Oh ok i see!! Very sorry to hear about the frustrations! I'm perfectly fine to pause here and wait for the 5.2.0 release! 😃

I think it's also best if we stop working on caching solutions and do that in a separate PR, since we can now build arm64 in a separate experimental workflow, speed is no longer a priority.

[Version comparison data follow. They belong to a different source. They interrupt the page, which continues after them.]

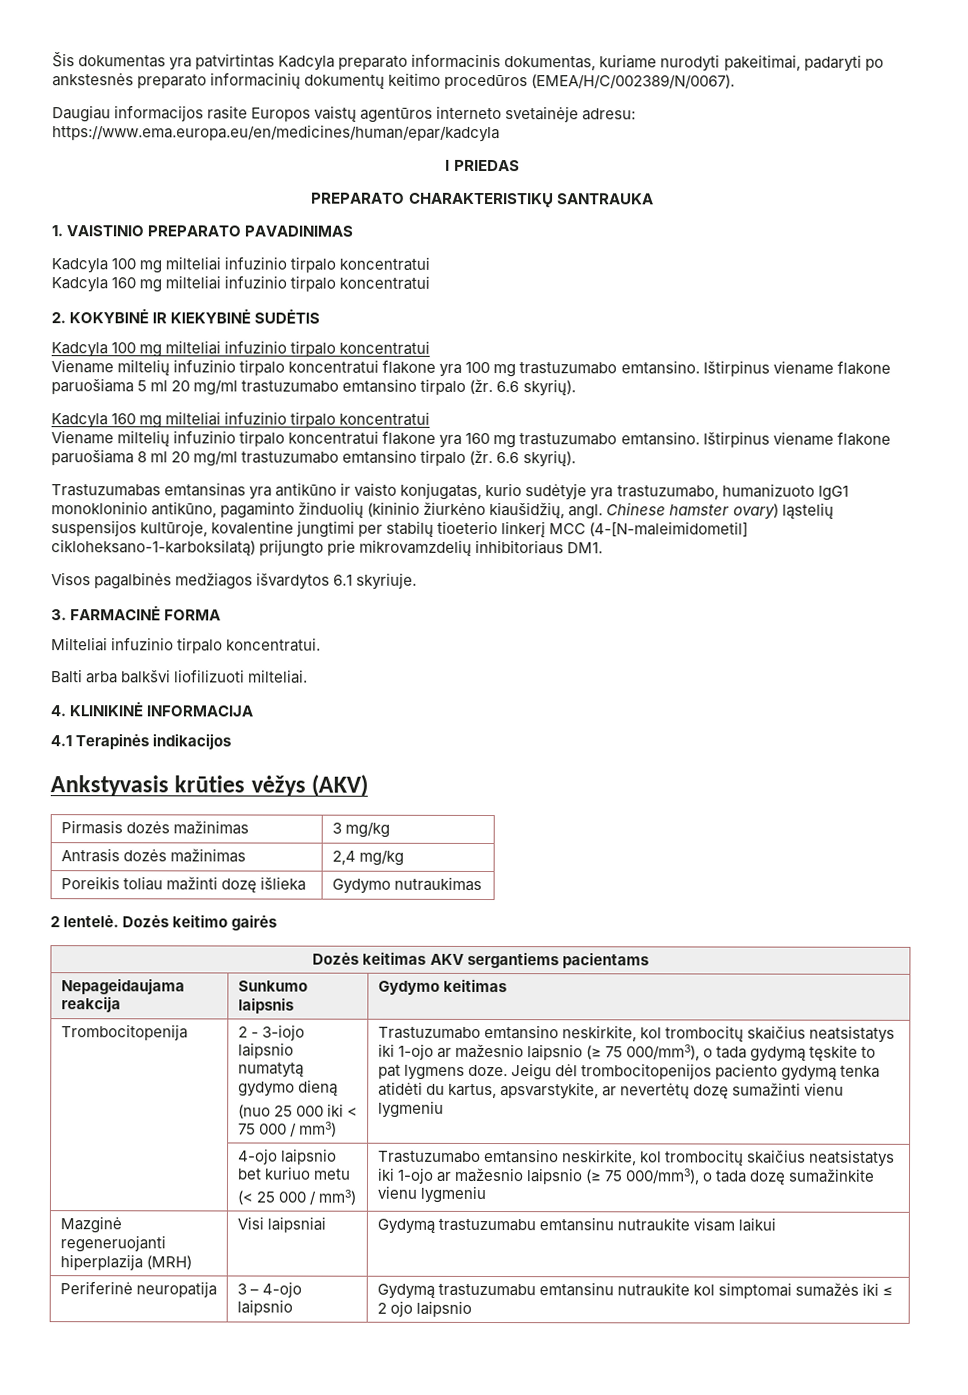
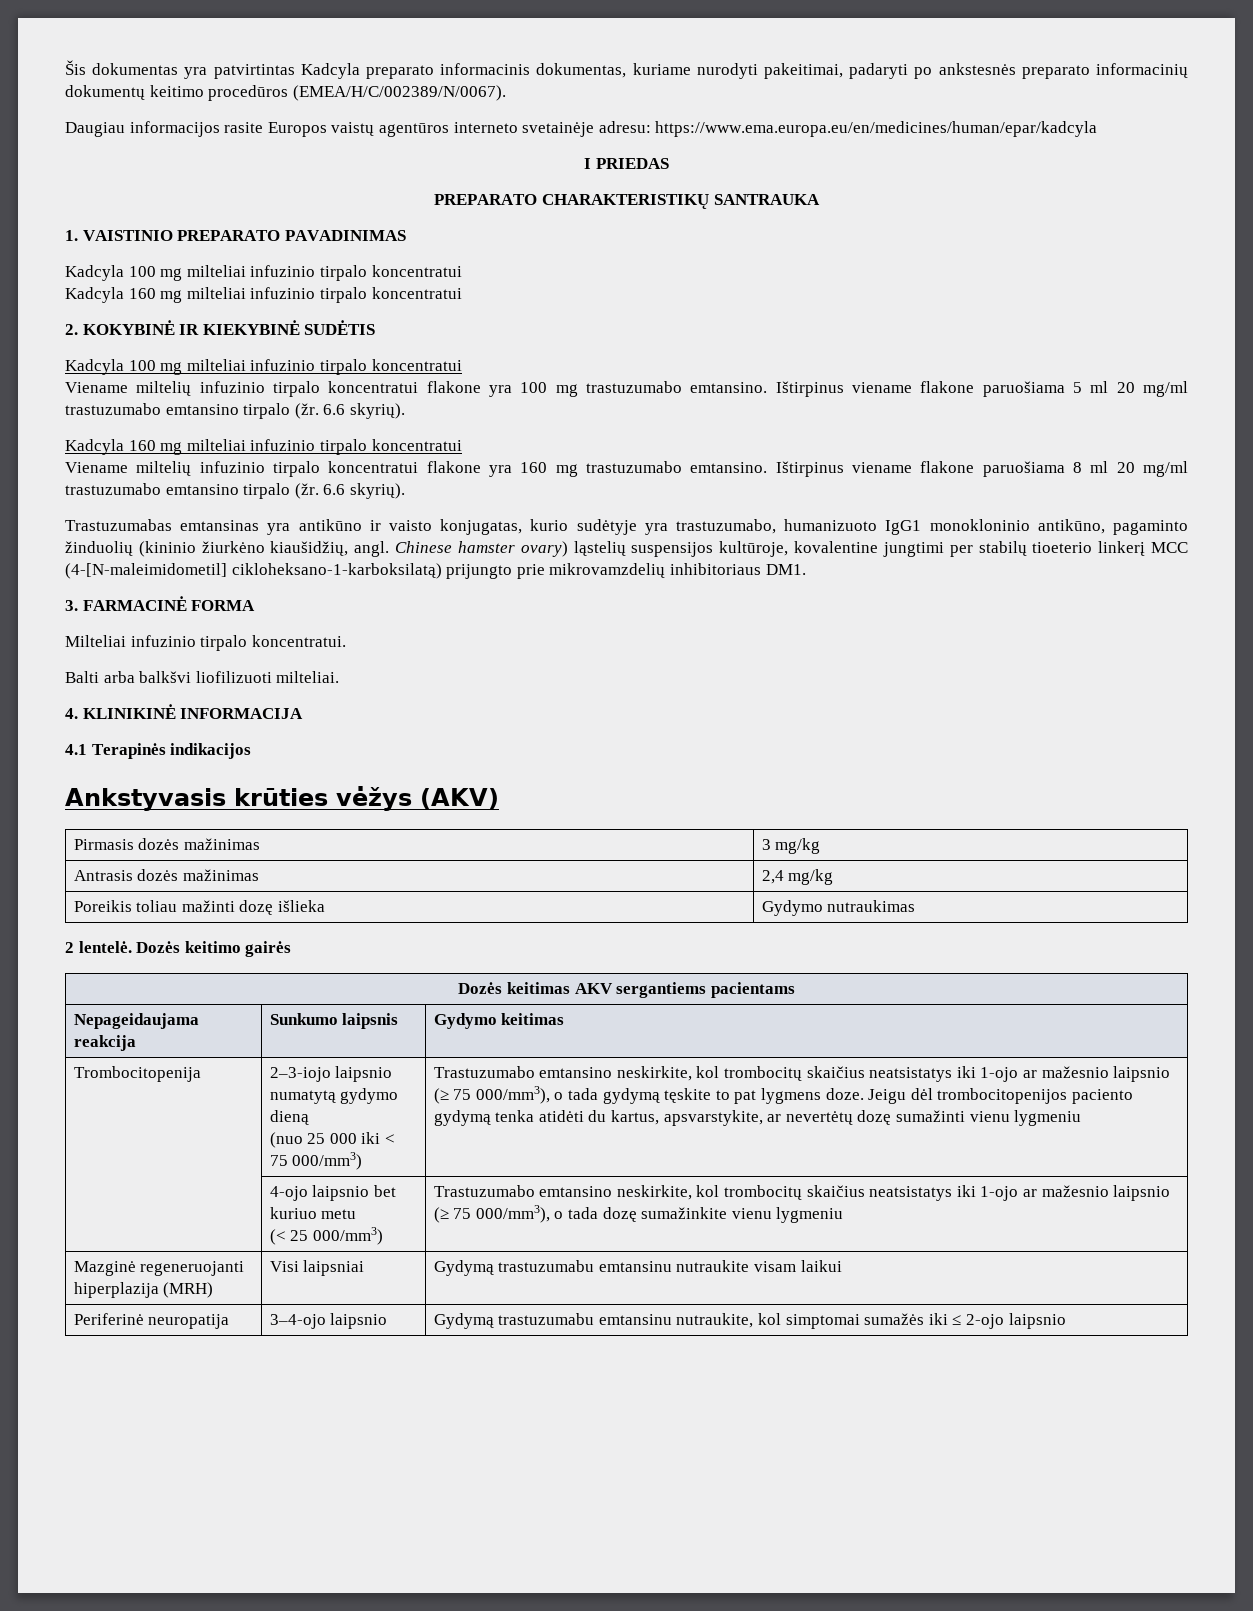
[51,572,418,590] // Visos pagalbinės medžiagos išvardytos 6.1 skyriuje. -> (806, 569) none
[237,1024,305,1041] 2 - 3-iojo -> [269,1067,331,1082] 2–3-iojo
[258,1121,337,1137] 000 / mm3) -> [292,1152,363,1170] 000/mm3)
[277,1189,356,1205] 000 / mm3) -> [312,1227,383,1245] 000/mm3)
[236,1281,302,1298] 3 – 4-ojo -> [269,1314,326,1329] 3–4-ojo
[616,1282,690,1297] nutraukite -> [676,1313,754,1328] nutraukite,
[376,1300,413,1317] 2 ojo -> [965,1314,1004,1329] 2-ojo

Sounds great to me too! Speed is indeed not an issue here at all (since we only do this every x months really..) 😃

List of updated dependencies:

  • All node base images now use node:16.15.0-bullseye
  • prepare stage now uses buildpack-deps:bullseye for build toolchain consistency, although I think this bump is not strictly necessary
  • Buildifier now at 5.1.0 because 1.0.0 does not support arm64
  • Bazel 4.1.0 replaced with Bazelisk 1.11.0 (installs Bazel 5.1.1, currently broken, wait for 5.2.0)
  • google-closure-compiler JS dependency bumped to ~20220301.0.0 to avoid build error
  • google-protobuf JS dependency bumped to 3.19.4 to match existing dependency used in prereqs image

Thanks so much for the list of deps! I'll edit the PR summary to add these 😃

I'm unable to spend much more time working on this, and I don't know how your CI system (kokoro?) works. From the log output I can see it is using the Docker classic builder to attempt to process a Dockerfile that requires buildx to build, so some changes will be necessary here.

Do you think the Bazel 5.2.0 will help resolve the issue here?

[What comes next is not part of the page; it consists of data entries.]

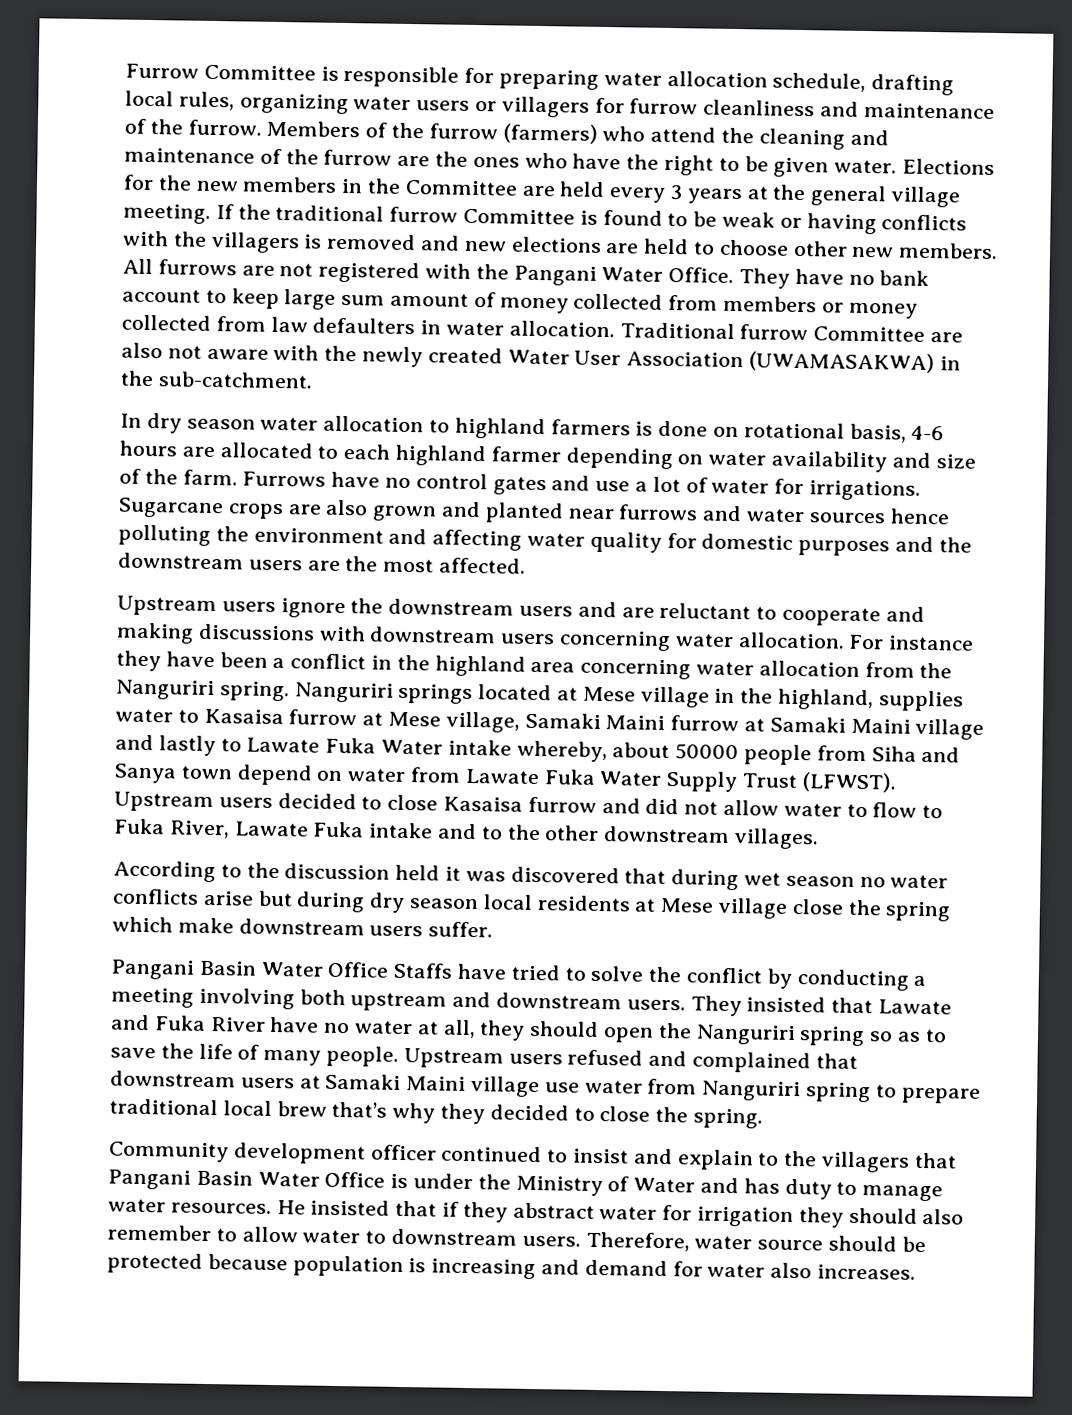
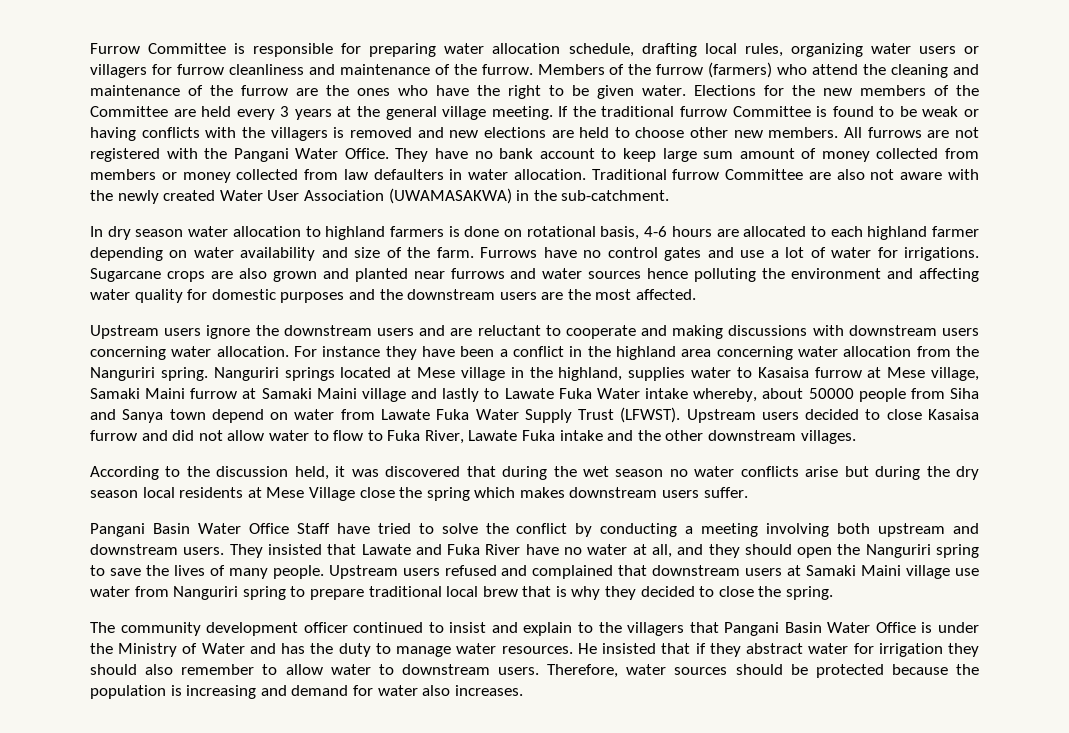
[341,178,364,194] in -> [934,85,949,96] of
[480,826,503,840] to -> (634, 435) none
[395,864,441,881] held -> [294,466,329,480] held,
(740, 880) none -> [553,466,577,477] the
(366, 902) none -> [926,466,950,477] the
[718,897,789,919] village -> [308,487,355,501] Village
[177,917,234,934] make -> [519,487,565,498] makes
[393,962,454,979] Staffs -> [296,523,330,534] Staff
(476, 1029) none -> [677,544,704,555] and
[869,1031,922,1042] so as -> (979, 551) none
[198,1043,233,1060] life -> [173,565,205,576] lives
[331,1101,388,1118] that’s -> [522,586,567,597] that is
[108,1141,229,1163] Community -> [90,622,201,636] The community
(780, 1186) none -> [310,643,334,654] the
[757,1239,824,1251] source -> [674,667,728,675] sources
(288, 1262) none -> [956,664,979,675] the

I think our kokoro CI essentially just runs the basic and interop scripts. Do they work locally for you?

Also interesting to note how building from a compose file will likely be handled in the future here, tl;dr it will parse the compose yml file, generate .hcl files and delegate everything to buildx bake anyway.

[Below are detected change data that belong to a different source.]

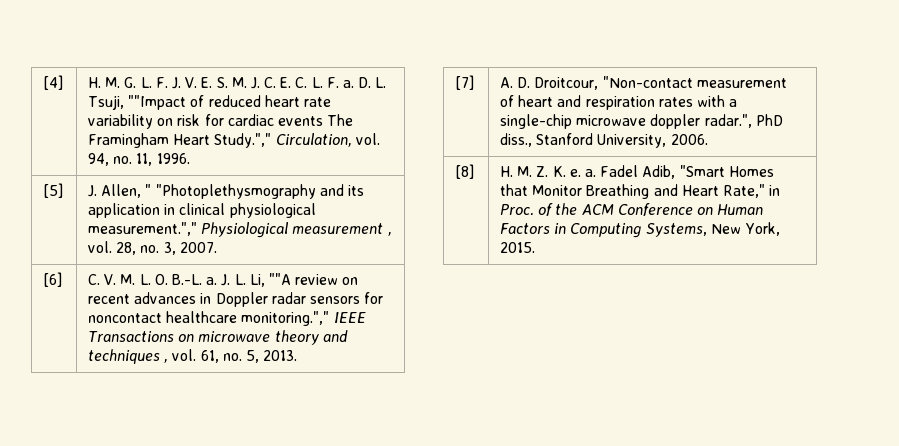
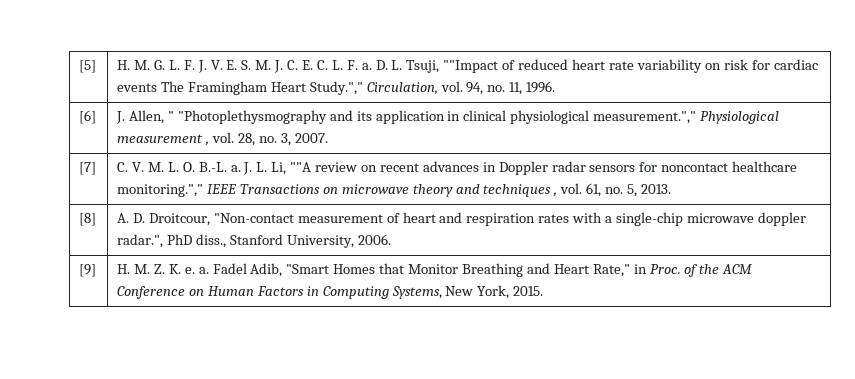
[43,75,64,90] [4] -> [79,60,97,73] [5]
[43,183,64,198] [5] -> [79,110,97,124] [6]
[43,272,63,287] [6] -> [79,162,97,175] [7]
[455,75,475,90] [7] -> [79,213,97,226] [8]
[455,164,475,179] [8] -> [79,264,97,277] [9]

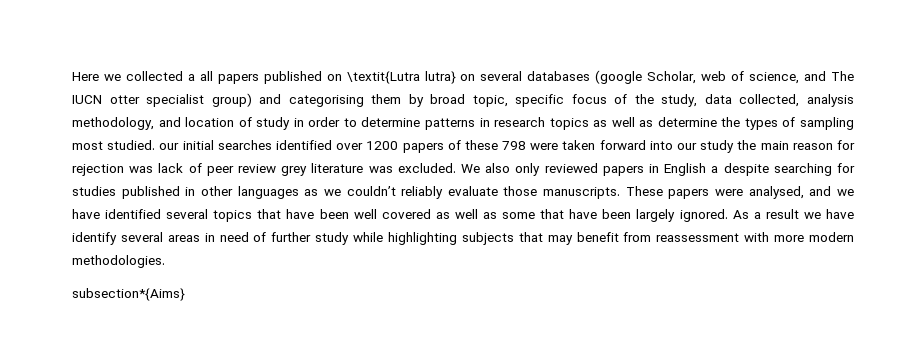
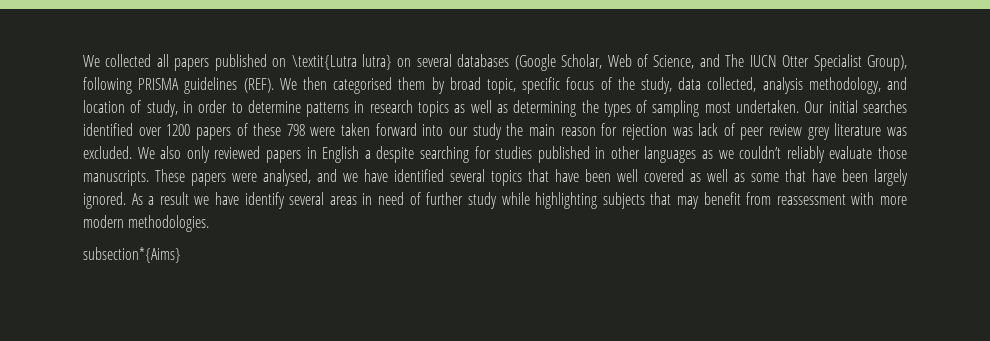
[72,71,195,81] Here we collected a -> [83,54,152,67] We collected
[595,70,854,84] [72,93,364,107] (google Scholar, web of science, and The IUCN otter specialist group) and categorising -> [514,54,908,71] [83,77,393,94] (Google Scholar, Web of Science, and The IUCN Otter Specialist Group), following PRISMA guidelines (REF). We then categorised
[256,117,291,130] study -> [146,100,178,117] study,
[657,117,717,127] determine -> [513,100,577,117] determining
[107,140,180,150] studied. our -> [736,100,825,113] undertaken. Our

Oh wow! That's awesome! Would probably get a great improvement when it happens!

strophy commented 2 years ago

Hi @sampajano Bazel 5.2.0 was released with a lot of ARM fixes, but I am still seeing the same error (Server terminated abruptly (error code: 14, error message: 'Socket closed', log file: '/root/.cache/bazel/_bazel_root/94ede7e4be7ee112c06d5210902f7b7d/server/jvm.out')) when running in an emulator. I see you guys already completed arm64 CI using Zig which comes with an impressive speedup, so I think it's probably best to give up on Bazel for building arm64 for now! You can merge this as an alternative approach, or feel free to close this PR :smiley:

sampajano commented 2 years ago

Hi @sampajano Bazel 5.2.0 was released with a lot of ARM fixes, but I am still seeing the same error (Server terminated abruptly (error code: 14, error message: 'Socket closed', log file: '/root/.cache/bazel/_bazel_root/94ede7e4be7ee112c06d5210902f7b7d/server/jvm.out')) when running in an emulator. I see you guys already completed arm64 CI using Zig which comes with an impressive speedup, so I think it's probably best to give up on Bazel for building arm64 for now! You can merge this as an alternative approach, or feel free to close this PR 😃

@strophy Thanks so much for checking again! Indeed the Zig solution is already checked in and seems to be a more self-contained change overall (and seems easy to apply to all existing platforms too). 😃

Thank you so much for the contributions here and iterations again! 😃 I'll close this PR for now but i think whatever discussion/change we have here would help provide a great context should we ever need to reevaluate our build method! 😃